Sail design
 

La voile à corne

Mais qu’est-ce donc que ce truc là? Une voile avec une corne? Cette évolution technologique appelée aussi tête carrée ou square top en anglais a été mise en avant au début des années 2000 par Patrick Mazuay sur les grands-voiles des bateaux Alinghi. Ça avait déjà été imaginé il y a fort longtemps, mais il a fallu attendre que la technologie avance sur les mâts, les lattes, les tissus à voile, les programmes de dessin et surtout que la persévérance de Patrick soit plus forte que les préjugés d’une planète voile criant souvent un peu vite au fou!


«Oui bon d’accord, c’est bien joli, mais ça va sur un classe America. Pourquoi mettrait-on ça sur nos bons vieux Surprise? Le bateau va être trop ardent quand il y aura du vent et il faudra prendre un ris. De plus, la voile sera dure à régler et ça va avantager les experts». Et bien non!! Et je vais essayer de vous expliquer pourquoi.


Pour commencer, je vais revenir sur l’évolution des gd-voiles dans le temps depuis que les barres de flèches poussantes ont permis de libérer les pataras et ainsi augmenter les ronds de chutes. Les plus grands excès ont été vus sur notre bleu Léman, le manque de vent forçant les bateaux à voiles à rajouter de la surface vélique autant que possible. Les chutes se sont donc arrondies au maximum amenant deux problèmes principaux:

Le premier étant de devoir mettre du volume dans la voile pour lui permettre de ne pas s’inverser sous la pression du vent, les lattes ne permettant pas de tout supporter. Trop de volume étant un frein à la vitesse, il y a donc une limite.

Le deuxième problème est que plus la chute est arrondie et plus les lattes vont être compressées contre le mât (figure 1). En bordant votre écoute de gd-voile, une ligne de force se fait du point d’écoute au point de drisse. La chute va vouloir se rapprocher de la droite créant ainsi une compression sur les lattes proportionnelle à la taille de l’arrondi. 


Cette compression va augmenter à mesure que le vent forci et ainsi creuser la voile, ce qui est l’inverse de l’effet souhaité. Il y avait donc un vrai compromis à trouver car plus un bateau était optimisé pour le petit temps et plus il perdait d’efficacité dans la brise.

La voile à corne quant à elle, prend appui essentiellement sur sa 1ère latte (celle du haut) qui a un angle très prononcé et crée ainsi une nouvelle têtière déplaçant le point de départ du rond de chute sur l’arrière et minimisant considérablement, voir annulant entièrement la compression des autres lattes (figure 2).


Les premières résultantes de cet effet sont de pouvoir ainsi faire des voiles avec plus de surface et surtout des volumes beaucoup moins profonds permettant aux bateaux d’atteindre des vitesses plus élevées.

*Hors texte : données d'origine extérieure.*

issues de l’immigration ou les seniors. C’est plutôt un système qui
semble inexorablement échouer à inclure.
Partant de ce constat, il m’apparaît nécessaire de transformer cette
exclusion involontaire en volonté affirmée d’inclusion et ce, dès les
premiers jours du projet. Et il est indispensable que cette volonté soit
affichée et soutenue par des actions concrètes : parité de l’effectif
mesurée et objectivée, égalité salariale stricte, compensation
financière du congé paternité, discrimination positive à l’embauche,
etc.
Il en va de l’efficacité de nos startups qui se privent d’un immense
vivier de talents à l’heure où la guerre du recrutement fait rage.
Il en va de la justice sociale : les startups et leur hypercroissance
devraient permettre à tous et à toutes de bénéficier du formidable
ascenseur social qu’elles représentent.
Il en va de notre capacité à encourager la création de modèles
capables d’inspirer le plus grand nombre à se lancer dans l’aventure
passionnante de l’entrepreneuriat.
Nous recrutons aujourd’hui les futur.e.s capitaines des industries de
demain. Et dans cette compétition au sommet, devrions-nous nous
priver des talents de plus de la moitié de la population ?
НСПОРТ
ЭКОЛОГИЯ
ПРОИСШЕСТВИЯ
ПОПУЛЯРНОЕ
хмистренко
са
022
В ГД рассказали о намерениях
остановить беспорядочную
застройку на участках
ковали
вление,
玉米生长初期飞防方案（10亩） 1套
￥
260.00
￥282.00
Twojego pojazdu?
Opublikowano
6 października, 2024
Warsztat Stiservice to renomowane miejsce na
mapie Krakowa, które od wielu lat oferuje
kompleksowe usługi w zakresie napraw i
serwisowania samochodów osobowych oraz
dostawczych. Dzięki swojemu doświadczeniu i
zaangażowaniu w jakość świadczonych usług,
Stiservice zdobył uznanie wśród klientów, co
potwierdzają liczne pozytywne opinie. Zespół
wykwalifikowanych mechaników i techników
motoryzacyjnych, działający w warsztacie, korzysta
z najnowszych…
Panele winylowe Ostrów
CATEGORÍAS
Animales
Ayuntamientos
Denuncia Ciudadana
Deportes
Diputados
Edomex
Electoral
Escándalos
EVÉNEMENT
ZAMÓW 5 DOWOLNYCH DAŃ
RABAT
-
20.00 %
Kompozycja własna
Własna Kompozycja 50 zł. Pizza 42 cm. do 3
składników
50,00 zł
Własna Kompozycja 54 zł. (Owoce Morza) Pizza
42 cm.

Un autre effet vient s’accumuler à ces avantages déjà importants. L’attache de la drisse par laquelle passe toute la traction d’écoute est toujours située sur l’avant de la têtière (figure 3). La ligne de force crée ainsi un point de pivotement pour toute la partie arrière de la voile ce qui fait que plus la corne est grande et plus elle va réagir à la pression   en se déportant sous le vent lorsque celui-ci forci. On dit que la voile vrille. Ce vrillage devient presque automatique et la voile va ainsi soulager sa puissance comme une soupape contrairement à une voile à rond de chute qui va en rajouter. La voile à corne est donc plus facile à régler. Mais attention! Ça ne veut pas dire qu’il ne faut plus rien faire car les tissus continuent à se déformer, le gréement courant et dormant se détend et il faut quand même être attentif aux changements du vent pour en profiter pleinement.

Et finalement, la tête de la voile perdant de sa portance en vrillant, le centre de voilure va naturellement descendre et ainsi rendre votre voilier moins gitard qu’avec votre ancienne voile. Enfin, dans la théorie car ça va quand même dépendre de la taille de la corne, tous les bateaux ne pouvant pas se permettre de fixer un double pataras ou autres systèmes. Là encore, tout est histoire de compromis...


En conclusion, on a donc vu que la voile à corne permet de rajouter de la surface nécessaire dans le petit temps et que cette surface s’auto-règle lorsque ça forci. Le bateau est ainsi plus rapide à toutes les allures dans le petit temps et le médium, et n’est en tout cas pas plus lent dans la brise. Les seules limites à cette évolution sont les caractéristiques du bateau qui restreignent la taille de la têtière afin de garder un côté pratique à la manoeuvre.